Her lips were bloodless; her face of ashen pallor.
“You are not yourself to-day,” I said. “It is not usual for a woman who is loved to speak as you speak. The love of a man is usually flattering to a woman.”
“I have come to save you, and have spoken plainly.”
“What, then, have I done that I deserve punishment?” I inquired in breathless eagerness.
“You love me.”
“Surely the simple offence of being your lover is not punishable by death?”
“Alas! it is,” she answered hoarsely. “Compelled as I am to preserve my secret, I cannot explain to you. Yet, if I could, the facts would prove so astounding that you would refuse to believe them. Only the graves of those who have loved me – some of them nameless – are sufficient proof of the fatality I bring upon those whom my beauty entrances.”
She raised her head, and her eyes encountered a photograph standing on a table in the window. It was Roddy’s.

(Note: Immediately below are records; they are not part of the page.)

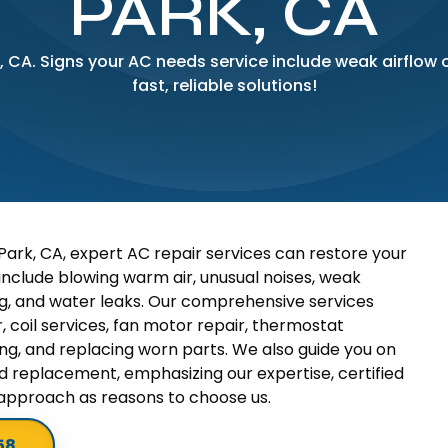
PARK, CA
, CA. Signs your AC needs service include weak airflow 
fast, reliable solutions!
ark, CA, expert AC repair services can restore your
include blowing warm air, unusual noises, weak
cling, and water leaks. Our comprehensive services
 coil services, fan motor repair, thermostat
ring, and replacing worn parts. We also guide you on
d replacement, emphasizing our expertise, certified
 approach as reasons to choose us.
58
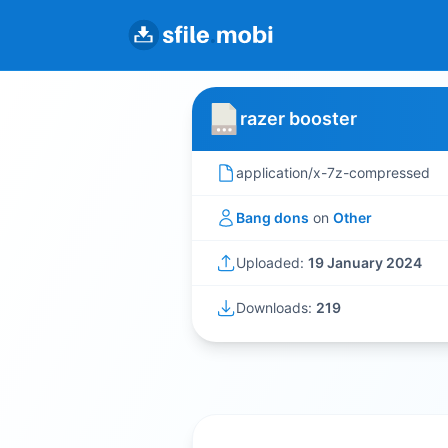
razer booster
application/x-7z-compressed
Bang dons
on
Other
Uploaded:
19 January 2024
Downloads:
219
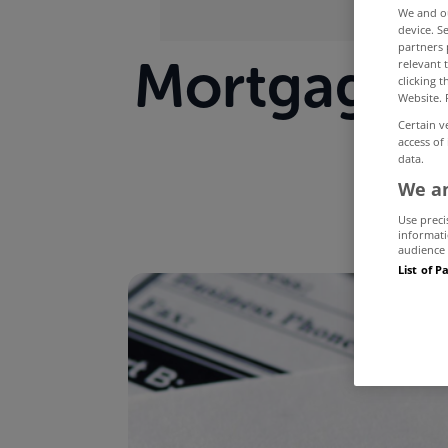
We and 
device. S
partners 
Mortgage a
relevant 
clicking 
Website. 
Certain v
access of
data.
We an
Use preci
informati
audience 
List of P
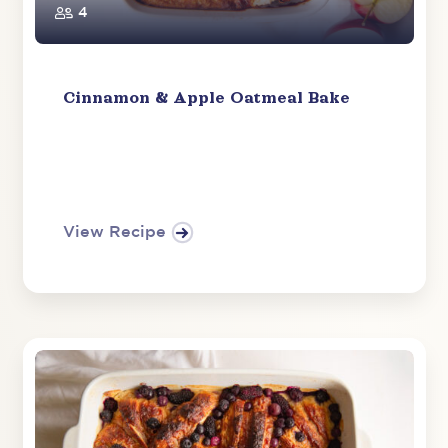
4
Cinnamon & Apple Oatmeal Bake
View Recipe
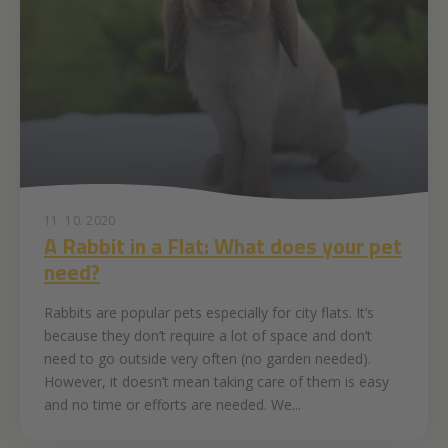
11. 10. 2020
A Rabbit in a Flat: What does your pet
need?
Rabbits are popular pets especially for city flats. It’s
because they don’t require a lot of space and don’t
need to go outside very often (no garden needed).
However, it doesn’t mean taking care of them is easy
and no time or efforts are needed. We...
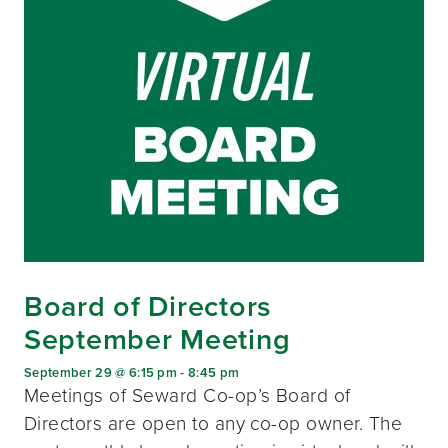
Board of Directors
September Meeting
September 29 @ 6:15 pm
-
8:45 pm
Meetings of Seward Co-op’s Board of
Directors are open to any co-op owner. The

“See there!” she said, starting, raising her hand and pointing to it. “Like yourself, that man loved me, and has paid the penalty. He died abroad.”
“No,” I replied quickly. “You are mistaken. That picture is the portrait of a friend; and he’s certainly not dead, for he was here smoking with me last night.”
“Not dead!” she cried, starting up and crossing to it. “Why, he died at Monte Carlo. He committed suicide after losing all he had.”
“No,” I replied, rather amused. “That is the Honourable Roderick Morgan, member of Parliament.”
“Yes, that was the name,” she said aloud to herself. “Roddy Morgan they called him. He lost seven thousand pounds in one day at roulette.”
“He has never to my knowledge been to Monte Carlo,” I observed, standing beside her.